**EXERCISE OBJECTIVE**
Copy every line in the listing that contains "down".

***

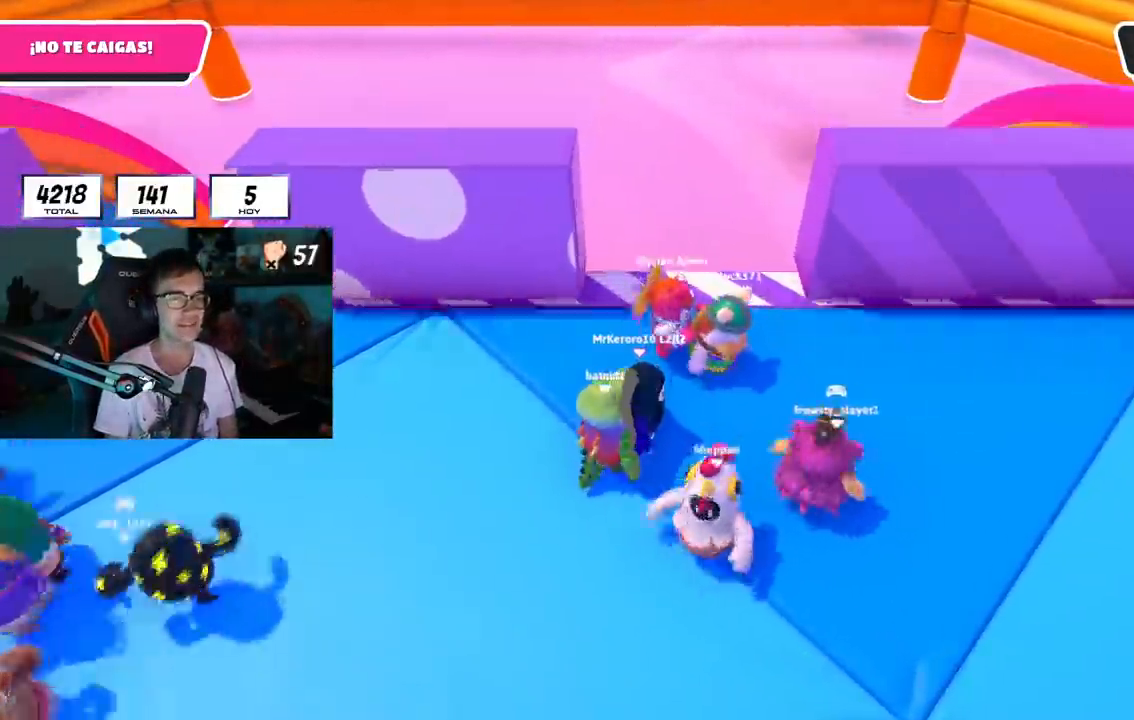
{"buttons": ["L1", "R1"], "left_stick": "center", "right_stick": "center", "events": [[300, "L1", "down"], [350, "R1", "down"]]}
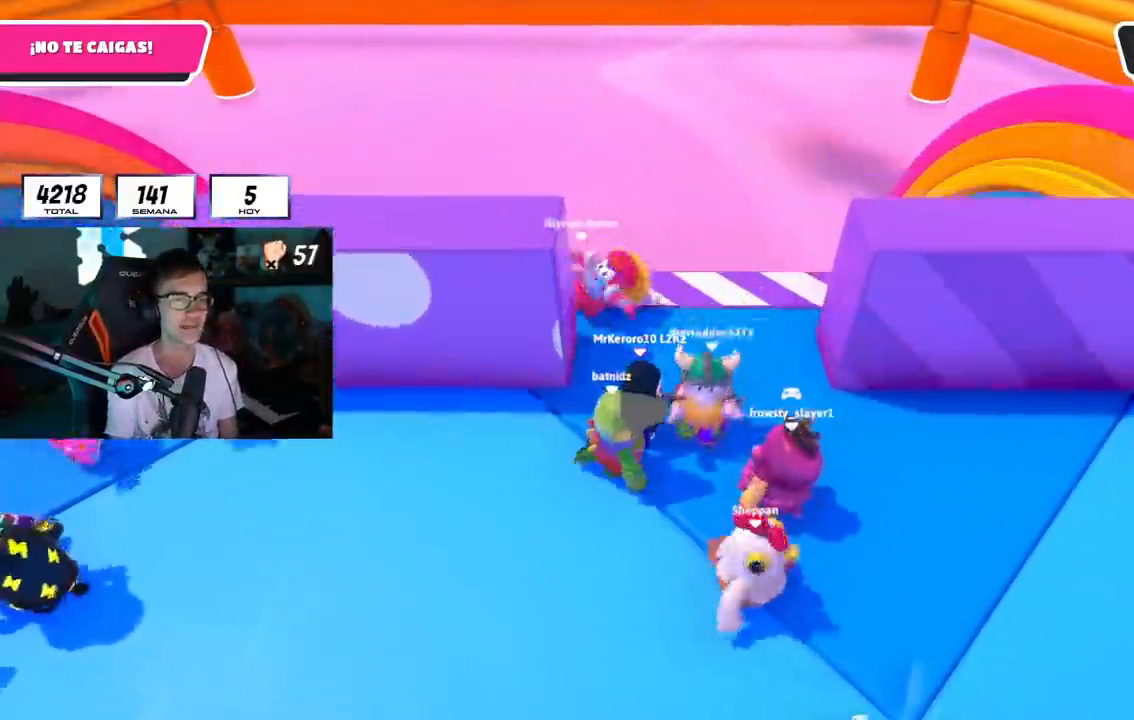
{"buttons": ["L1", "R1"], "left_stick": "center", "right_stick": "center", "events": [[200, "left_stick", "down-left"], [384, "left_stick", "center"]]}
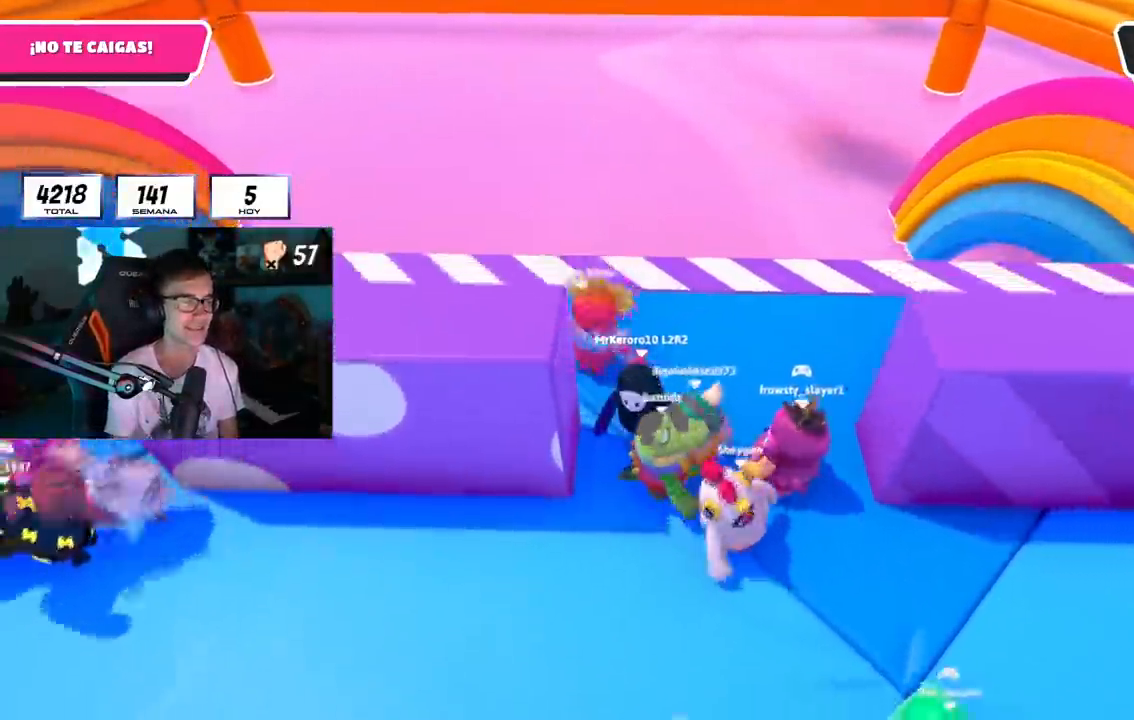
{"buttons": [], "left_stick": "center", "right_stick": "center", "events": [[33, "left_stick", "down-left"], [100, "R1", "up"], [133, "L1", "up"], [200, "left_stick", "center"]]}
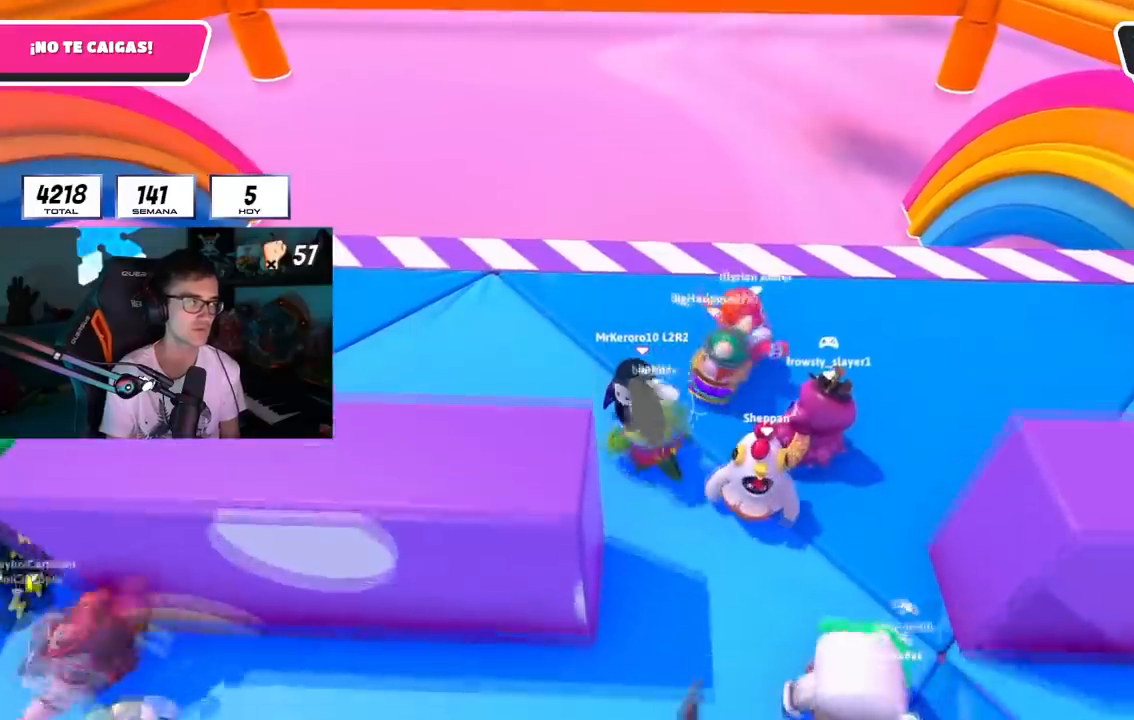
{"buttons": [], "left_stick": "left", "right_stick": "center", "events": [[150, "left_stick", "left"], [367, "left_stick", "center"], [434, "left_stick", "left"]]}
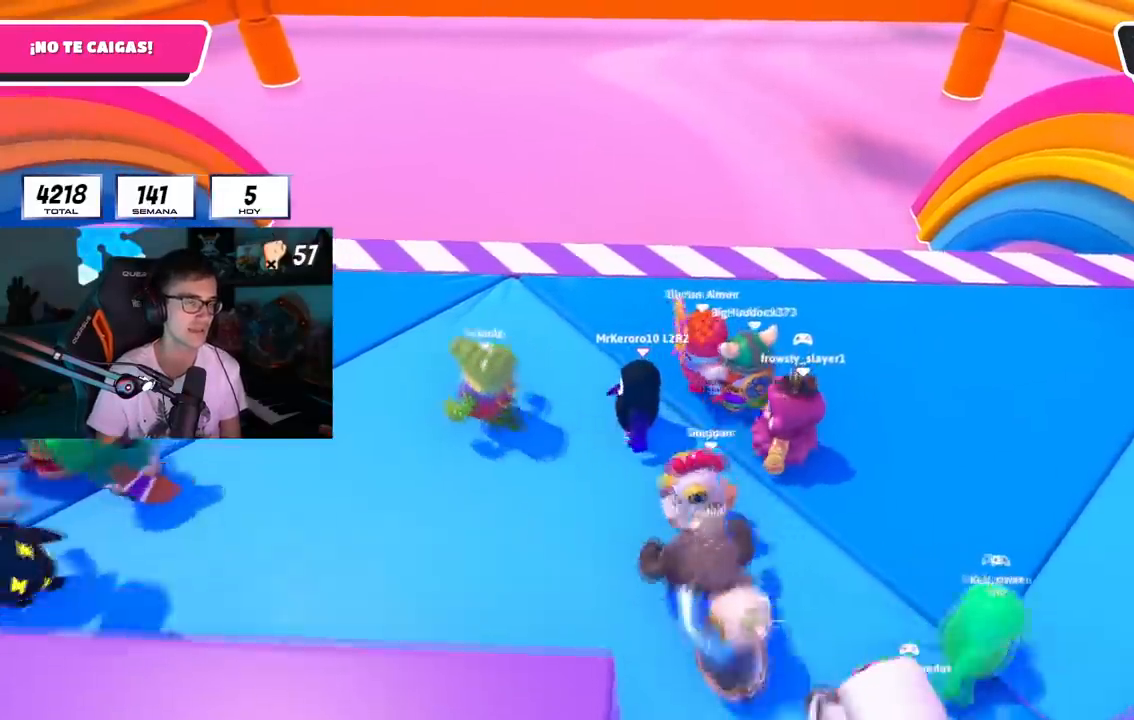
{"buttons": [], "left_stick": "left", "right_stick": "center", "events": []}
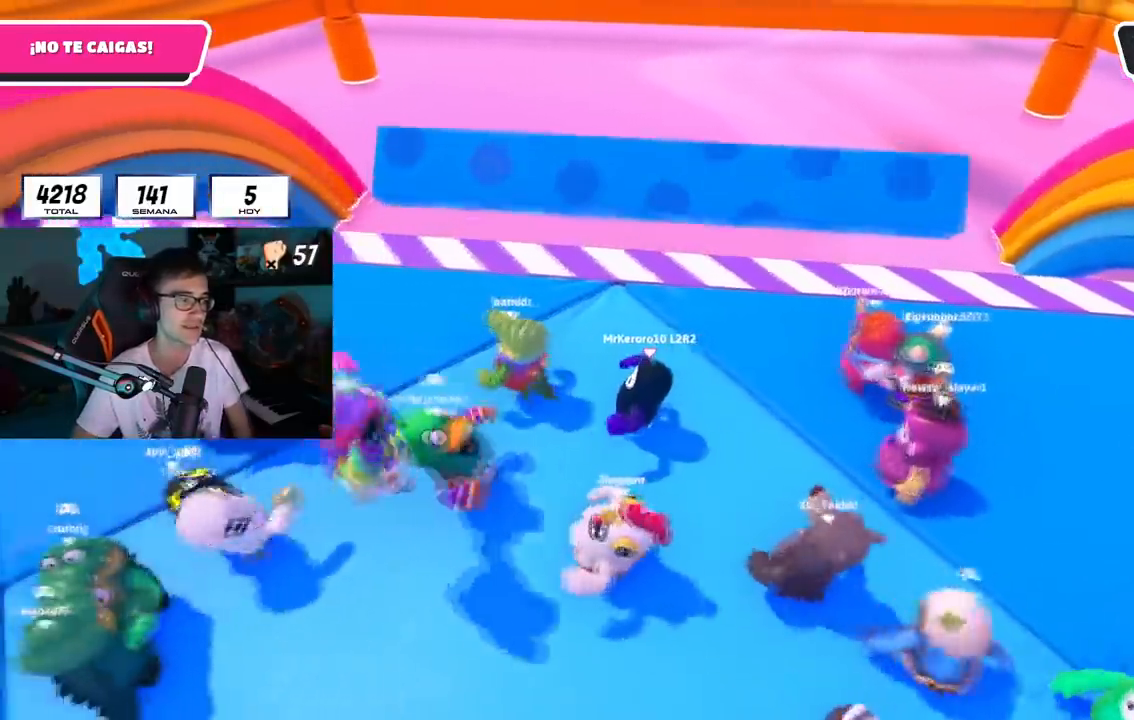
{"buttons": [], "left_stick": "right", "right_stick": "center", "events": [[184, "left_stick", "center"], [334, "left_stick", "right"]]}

***

**ANSWER SECTION**
{"buttons": ["L1", "R1"], "left_stick": "center", "right_stick": "center", "events": [[300, "L1", "down"], [350, "R1", "down"]]}
{"buttons": ["L1", "R1"], "left_stick": "center", "right_stick": "center", "events": [[200, "left_stick", "down-left"], [384, "left_stick", "center"]]}
{"buttons": [], "left_stick": "center", "right_stick": "center", "events": [[33, "left_stick", "down-left"], [100, "R1", "up"], [133, "L1", "up"], [200, "left_stick", "center"]]}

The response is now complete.